With that one phrase, she betrayed the fault in her thinking, and her view of the Church.

"Our Church"? Last I checked, it was Jesus Christ's Church. Not my Church or her Church or Joseph Ratzinger's Church or Hans K√ľng's Church, but Christ's Church. That means He sets the conditions for participation. The Church is not, at root, a human institution. Her members are human, but her Head is Divine.

It seems to me that the crux of the issue lies here. A person who looks on the Church as the dynamic expression of Divine activity in the world is going to think very differently than one who sees the Church as simply another human institution. The former view ultimately sees the Church as a family with God as Father, while the latter sees it as a political institution that can be swayed and changed by humans.

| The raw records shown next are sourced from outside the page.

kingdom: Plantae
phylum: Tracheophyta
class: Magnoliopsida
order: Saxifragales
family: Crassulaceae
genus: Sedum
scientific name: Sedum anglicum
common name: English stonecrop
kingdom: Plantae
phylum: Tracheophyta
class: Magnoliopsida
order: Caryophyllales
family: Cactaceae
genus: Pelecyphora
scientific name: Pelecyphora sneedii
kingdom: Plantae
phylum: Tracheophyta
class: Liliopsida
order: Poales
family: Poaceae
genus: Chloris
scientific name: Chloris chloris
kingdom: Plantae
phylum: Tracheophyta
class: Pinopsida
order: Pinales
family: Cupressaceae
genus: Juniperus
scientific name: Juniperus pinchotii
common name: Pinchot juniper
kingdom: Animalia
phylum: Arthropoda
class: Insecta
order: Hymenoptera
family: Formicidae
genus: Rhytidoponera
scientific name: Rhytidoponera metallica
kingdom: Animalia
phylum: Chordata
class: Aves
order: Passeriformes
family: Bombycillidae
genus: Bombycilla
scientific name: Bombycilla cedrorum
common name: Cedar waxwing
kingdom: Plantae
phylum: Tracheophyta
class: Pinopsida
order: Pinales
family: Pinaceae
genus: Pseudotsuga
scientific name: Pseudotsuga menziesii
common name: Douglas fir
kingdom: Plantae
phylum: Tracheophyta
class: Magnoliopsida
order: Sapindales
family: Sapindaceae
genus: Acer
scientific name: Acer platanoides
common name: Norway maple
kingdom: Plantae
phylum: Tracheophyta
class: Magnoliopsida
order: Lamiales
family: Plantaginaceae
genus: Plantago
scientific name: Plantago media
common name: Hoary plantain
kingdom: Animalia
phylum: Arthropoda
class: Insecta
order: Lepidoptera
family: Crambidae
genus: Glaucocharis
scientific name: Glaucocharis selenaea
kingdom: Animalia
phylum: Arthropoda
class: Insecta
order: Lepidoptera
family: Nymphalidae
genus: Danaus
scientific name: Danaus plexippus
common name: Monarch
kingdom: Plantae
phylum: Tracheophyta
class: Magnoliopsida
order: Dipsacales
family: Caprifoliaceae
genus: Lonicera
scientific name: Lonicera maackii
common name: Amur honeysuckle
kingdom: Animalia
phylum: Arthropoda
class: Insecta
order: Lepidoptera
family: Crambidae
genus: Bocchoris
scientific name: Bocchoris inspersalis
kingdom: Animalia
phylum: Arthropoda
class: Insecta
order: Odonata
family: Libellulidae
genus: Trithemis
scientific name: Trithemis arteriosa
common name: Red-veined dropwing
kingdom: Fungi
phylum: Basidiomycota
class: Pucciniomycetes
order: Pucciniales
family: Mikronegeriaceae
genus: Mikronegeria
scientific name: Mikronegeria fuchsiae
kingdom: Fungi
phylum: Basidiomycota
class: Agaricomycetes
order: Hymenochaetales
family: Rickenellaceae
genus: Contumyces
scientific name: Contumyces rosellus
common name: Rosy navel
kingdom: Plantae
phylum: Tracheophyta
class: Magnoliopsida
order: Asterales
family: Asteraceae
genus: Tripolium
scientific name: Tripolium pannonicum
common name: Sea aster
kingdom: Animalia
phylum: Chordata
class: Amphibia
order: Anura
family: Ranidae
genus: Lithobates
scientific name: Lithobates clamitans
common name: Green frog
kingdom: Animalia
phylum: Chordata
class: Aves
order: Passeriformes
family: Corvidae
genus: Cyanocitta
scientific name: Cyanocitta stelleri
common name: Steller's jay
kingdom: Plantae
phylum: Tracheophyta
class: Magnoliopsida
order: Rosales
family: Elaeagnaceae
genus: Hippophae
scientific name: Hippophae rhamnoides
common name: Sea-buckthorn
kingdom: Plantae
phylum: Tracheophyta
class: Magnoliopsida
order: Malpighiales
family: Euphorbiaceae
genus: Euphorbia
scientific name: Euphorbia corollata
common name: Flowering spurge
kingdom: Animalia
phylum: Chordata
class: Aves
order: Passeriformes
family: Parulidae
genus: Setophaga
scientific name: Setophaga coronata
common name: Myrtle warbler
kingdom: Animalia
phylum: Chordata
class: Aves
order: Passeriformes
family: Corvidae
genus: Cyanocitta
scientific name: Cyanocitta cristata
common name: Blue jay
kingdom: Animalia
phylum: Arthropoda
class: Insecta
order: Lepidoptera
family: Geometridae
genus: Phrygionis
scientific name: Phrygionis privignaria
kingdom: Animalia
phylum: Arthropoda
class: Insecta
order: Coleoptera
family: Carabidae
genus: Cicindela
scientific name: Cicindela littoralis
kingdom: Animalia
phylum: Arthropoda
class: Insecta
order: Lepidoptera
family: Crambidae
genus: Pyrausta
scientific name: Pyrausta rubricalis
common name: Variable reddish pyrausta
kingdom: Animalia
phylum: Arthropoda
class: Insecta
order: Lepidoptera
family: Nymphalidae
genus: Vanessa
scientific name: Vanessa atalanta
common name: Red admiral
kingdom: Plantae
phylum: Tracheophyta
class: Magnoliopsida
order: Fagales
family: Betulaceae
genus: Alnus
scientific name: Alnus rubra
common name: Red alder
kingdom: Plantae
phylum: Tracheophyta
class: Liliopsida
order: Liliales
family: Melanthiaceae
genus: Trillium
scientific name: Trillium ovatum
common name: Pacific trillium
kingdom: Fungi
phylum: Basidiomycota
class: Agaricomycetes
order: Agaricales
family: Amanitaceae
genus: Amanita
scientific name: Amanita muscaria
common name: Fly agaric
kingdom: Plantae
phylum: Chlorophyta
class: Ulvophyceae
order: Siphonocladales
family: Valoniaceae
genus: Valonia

This is not a trivial difference. If the existence of the Church and terms of participation therein are set by an eternal, immutable God whose will cannot be swayed by any human pressure, then statements like "you shall not murder" are understood to be absolute. Whether the commandment is ignored or obeyed, it remains valid because it has been spoken by the defining authority.

But if the Church is a human institution, whose existence depends on the participation of its members, then it is defined by those members and can be changed by them. This is a political or anthropocentric perspective (to tie in to my earlier posts).

To be fair, my friend was somewhat handicapped here. You see, she was educated at one of our land's premiere "Catholic universities" - and yes, it's one of the ones that threw over the faith for the secular agenda a couple of generations back. Thus her education about the Church was big on the importance of the Church's human members throughout history and how different things were across the centuries, and very short on the enduring Presence of Christ and the things that remained constant despite the various times and cultures which the Church has served.

In short, her outlook is tuned to the human externals of the Church, rather than the Divine Heart and His immutable laws. That's what she was taught, and she's comfortable there. My suggestion that she will have to answer for disobedience someday didn't fit her outlook, and was therefore violently rejected.

I'm very thankful for something that was taught me long ago by my own father. Again and again he drilled into my thick young head that someday I would stand before the Throne of Christ and answer for my obedience and disobedience to His holy law. One of the answers I'll not be able to give then is that lots of others were with disobedient right along with me. And one thing I certainly don't want to have to answer for: behaving like His holy Church was somehow mine.